◆ Problem to work on
Without including any images, repeat the data exactly.

• • •

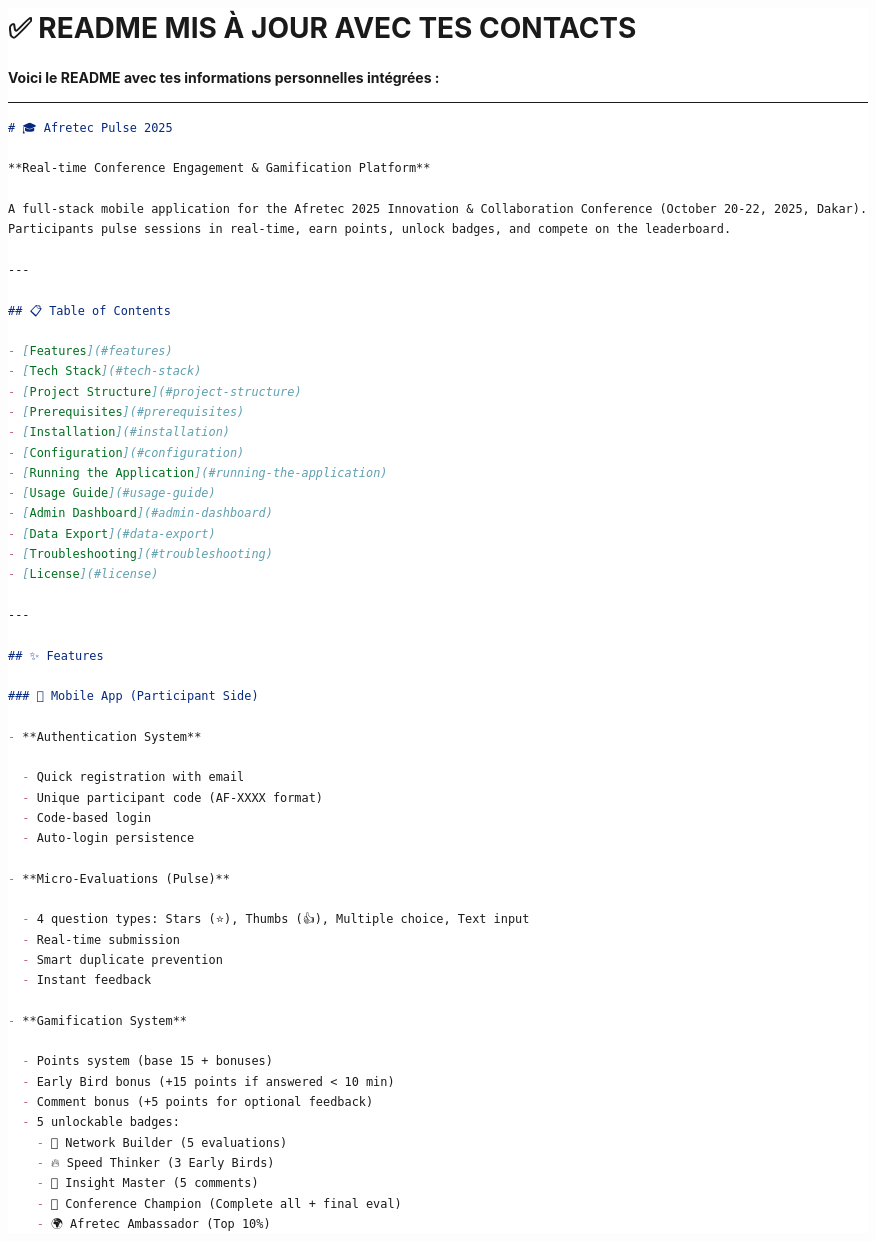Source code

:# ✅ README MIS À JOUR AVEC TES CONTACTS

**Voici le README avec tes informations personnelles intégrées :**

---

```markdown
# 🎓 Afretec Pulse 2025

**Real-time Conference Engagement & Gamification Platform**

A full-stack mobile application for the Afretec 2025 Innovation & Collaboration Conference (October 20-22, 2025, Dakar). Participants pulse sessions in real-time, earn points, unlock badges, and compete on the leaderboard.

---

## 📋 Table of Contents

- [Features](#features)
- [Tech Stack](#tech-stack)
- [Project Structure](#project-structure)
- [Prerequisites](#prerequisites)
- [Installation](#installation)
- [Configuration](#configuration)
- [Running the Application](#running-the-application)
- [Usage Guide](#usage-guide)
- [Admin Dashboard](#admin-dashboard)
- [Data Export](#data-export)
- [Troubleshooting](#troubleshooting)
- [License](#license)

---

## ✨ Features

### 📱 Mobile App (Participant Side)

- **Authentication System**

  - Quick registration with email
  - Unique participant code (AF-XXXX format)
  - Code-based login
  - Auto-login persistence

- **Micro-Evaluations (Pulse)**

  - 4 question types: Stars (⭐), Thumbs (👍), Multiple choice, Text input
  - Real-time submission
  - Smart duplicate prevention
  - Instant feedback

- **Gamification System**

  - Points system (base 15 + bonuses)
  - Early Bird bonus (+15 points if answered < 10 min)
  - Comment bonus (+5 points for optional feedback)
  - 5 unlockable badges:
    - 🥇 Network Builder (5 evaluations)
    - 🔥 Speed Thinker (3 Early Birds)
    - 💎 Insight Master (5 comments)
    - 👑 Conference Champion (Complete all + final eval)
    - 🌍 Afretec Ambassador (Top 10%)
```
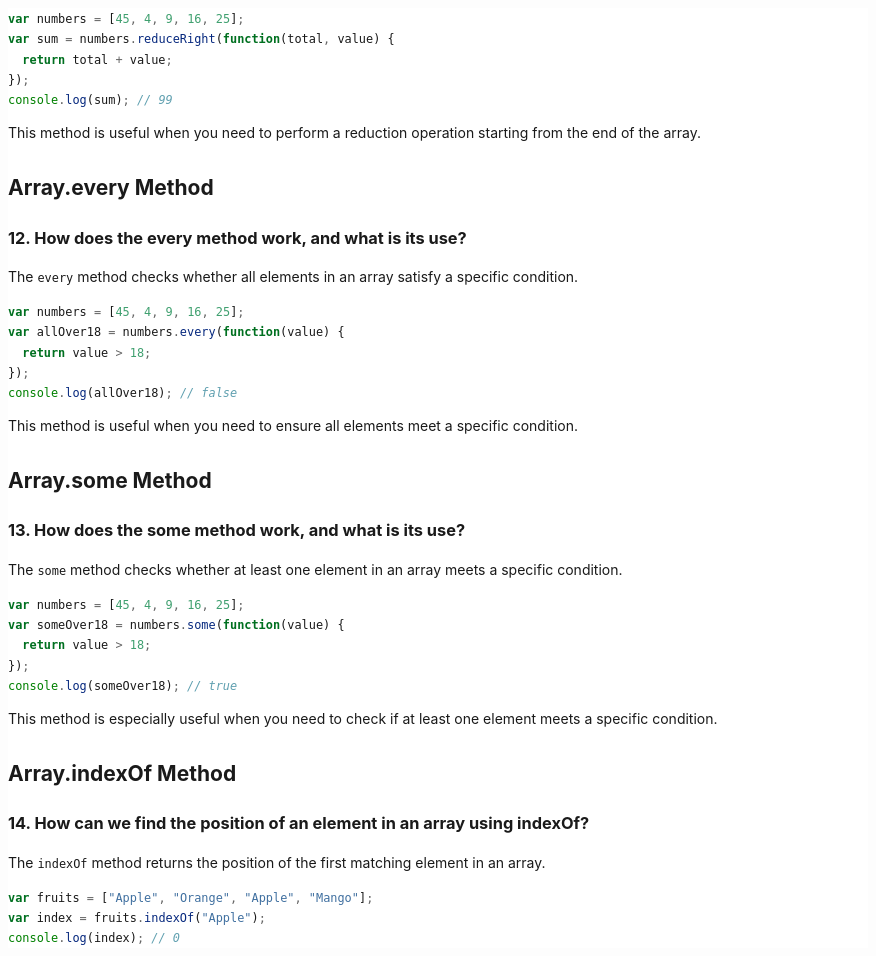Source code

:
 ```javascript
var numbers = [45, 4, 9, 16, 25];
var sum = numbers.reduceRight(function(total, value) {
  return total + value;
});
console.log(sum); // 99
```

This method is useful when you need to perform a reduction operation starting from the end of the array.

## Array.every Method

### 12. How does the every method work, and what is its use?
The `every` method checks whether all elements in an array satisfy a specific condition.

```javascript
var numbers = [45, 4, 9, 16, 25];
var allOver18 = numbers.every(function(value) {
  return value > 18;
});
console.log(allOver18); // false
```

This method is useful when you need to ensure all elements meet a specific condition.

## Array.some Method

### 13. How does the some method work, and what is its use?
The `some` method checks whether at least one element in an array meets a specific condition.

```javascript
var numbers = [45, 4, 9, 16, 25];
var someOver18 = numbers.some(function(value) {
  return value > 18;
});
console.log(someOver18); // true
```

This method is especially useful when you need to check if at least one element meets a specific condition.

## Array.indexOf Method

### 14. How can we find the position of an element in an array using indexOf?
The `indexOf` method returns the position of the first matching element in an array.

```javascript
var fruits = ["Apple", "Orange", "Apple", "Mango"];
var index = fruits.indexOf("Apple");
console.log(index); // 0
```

• • •

◆ Response box
Source code

:# ✅ README MIS À JOUR AVEC TES CONTACTS

**Voici le README avec tes informations personnelles intégrées :**

---

```markdown
# 🎓 Afretec Pulse 2025

**Real-time Conference Engagement & Gamification Platform**

A full-stack mobile application for the Afretec 2025 Innovation & Collaboration Conference (October 20-22, 2025, Dakar). Participants pulse sessions in real-time, earn points, unlock badges, and compete on the leaderboard.

---

## 📋 Table of Contents

- [Features](#features)
- [Tech Stack](#tech-stack)
- [Project Structure](#project-structure)
- [Prerequisites](#prerequisites)
- [Installation](#installation)
- [Configuration](#configuration)
- [Running the Application](#running-the-application)
- [Usage Guide](#usage-guide)
- [Admin Dashboard](#admin-dashboard)
- [Data Export](#data-export)
- [Troubleshooting](#troubleshooting)
- [License](#license)

---

## ✨ Features

### 📱 Mobile App (Participant Side)

- **Authentication System**

  - Quick registration with email
  - Unique participant code (AF-XXXX format)
  - Code-based login
  - Auto-login persistence

- **Micro-Evaluations (Pulse)**

  - 4 question types: Stars (⭐), Thumbs (👍), Multiple choice, Text input
  - Real-time submission
  - Smart duplicate prevention
  - Instant feedback

- **Gamification System**

  - Points system (base 15 + bonuses)
  - Early Bird bonus (+15 points if answered < 10 min)
  - Comment bonus (+5 points for optional feedback)
  - 5 unlockable badges:
    - 🥇 Network Builder (5 evaluations)
    - 🔥 Speed Thinker (3 Early Birds)
    - 💎 Insight Master (5 comments)
    - 👑 Conference Champion (Complete all + final eval)
    - 🌍 Afretec Ambassador (Top 10%)
```
Source code

:
 ```javascript
var numbers = [45, 4, 9, 16, 25];
var sum = numbers.reduceRight(function(total, value) {
  return total + value;
});
console.log(sum); // 99
```

This method is useful when you need to perform a reduction operation starting from the end of the array.

## Array.every Method

### 12. How does the every method work, and what is its use?
The `every` method checks whether all elements in an array satisfy a specific condition.

```javascript
var numbers = [45, 4, 9, 16, 25];
var allOver18 = numbers.every(function(value) {
  return value > 18;
});
console.log(allOver18); // false
```

This method is useful when you need to ensure all elements meet a specific condition.

## Array.some Method

### 13. How does the some method work, and what is its use?
The `some` method checks whether at least one element in an array meets a specific condition.

```javascript
var numbers = [45, 4, 9, 16, 25];
var someOver18 = numbers.some(function(value) {
  return value > 18;
});
console.log(someOver18); // true
```

This method is especially useful when you need to check if at least one element meets a specific condition.

## Array.indexOf Method

### 14. How can we find the position of an element in an array using indexOf?
The `indexOf` method returns the position of the first matching element in an array.

```javascript
var fruits = ["Apple", "Orange", "Apple", "Mango"];
var index = fruits.indexOf("Apple");
console.log(index); // 0
```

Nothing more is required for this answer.